North of 15,000 individuals have already used Grimes’ Elf.tech AI platform to make their vocals sound like those of the Canadian singer-songwriter, according to her team, and the resulting music is now becoming available via streaming services.
The significant usership data point arrives just days after Grimes debuted Elf.tech in beta, having only announced her plans for the voice-modification tool in late April. Powered by generative artificial intelligence Triniti, according to Pitchfork, Elf.tech enables users to make their vocals sound as though they’ve been recorded by Grimes herself.
And in a contrast to the technology behind the abundance of other artificial intelligence music that’s making waves on social media, video-sharing services, and elsewhere, Elf.tech also includes distribution support and a framework through which Grimes will evenly split the royalties from songs featuring the AI depiction of her voice.
As initially mentioned, the wholly authorized artificial intelligence platform has attracted over 15,000 users only days after becoming publicly available, per Grimes’ team.
“Since launching GrimesAI-1 incredible new emergent creative behavior has taken off!” penned Grimes manager (and CreateSafe co-founder and CEO) Daouda Leonard, proceeding to identify 15,158 “total users,” 3,632 average unique daily users, an average of 250 “audio transforms” per hour, and 19,316 overall voice transforms for Elf.tech thus far.

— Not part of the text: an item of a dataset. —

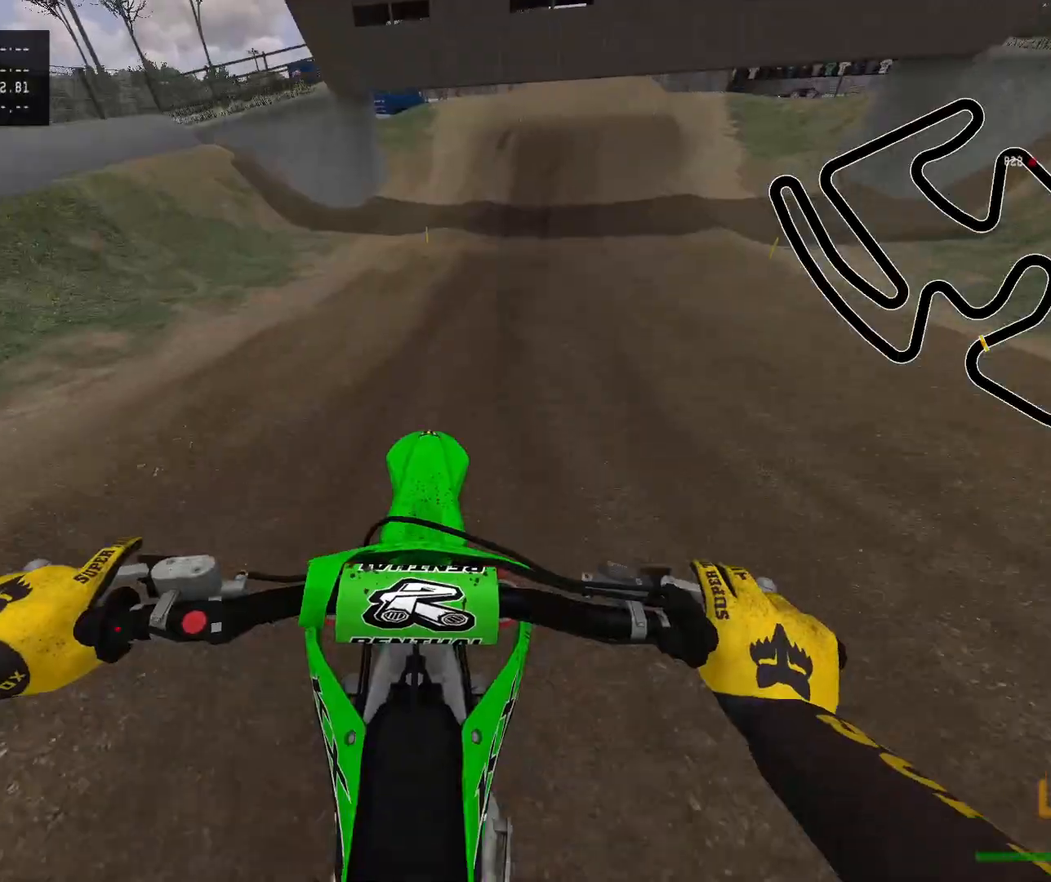
{"buttons": ["R2"], "left_stick": "center", "right_stick": "center", "events": [[83, "R2", "up"], [150, "L2", "down"], [300, "R2", "down"], [317, "left_stick", "center"], [350, "L2", "up"]]}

Leonard likewise shed light upon several of the AI tool’s early creations, among them a track called “And I Never!” and voiceover for a video game. Meanwhile, entities operating in and around the crypto space appear to be taking steps to help facilitate the Elf.tech songs’ 50-50 royalty splits, with self-described “onchain payout infrastructure & creator tool” Reveel disclosing that it’s “built a template for artists who collaborate with” Grimes AI so that they can “easily share revenue on chain.”
Needless to say, it’ll be worth monitoring Elf.tech’s output in the coming days and weeks, as additional individuals learn of and utilize the new tool.
At present, no shortage of Grimes AI works (most made via Elf.tech) are popping up on YouTube, where fans can currently enjoy the Miss Anthropocene creator’s AI-powered renditions of Lana Del Rey tracks, A-ha’s “Take On Me,” and more than a few releases from emerging acts, to name just some.
Though it seems unlikely that today’s most well-known artists and music companies will embrace a similar AI model in the near future, it bears highlighting in conclusion that prominent acts’ (unapproved) artificial intelligence projects are only growing in quantity and in popularity. “AI Drake” has now gone ahead and released an entire album, for example, and listeners look to be expressing generally positive opinions about the effort.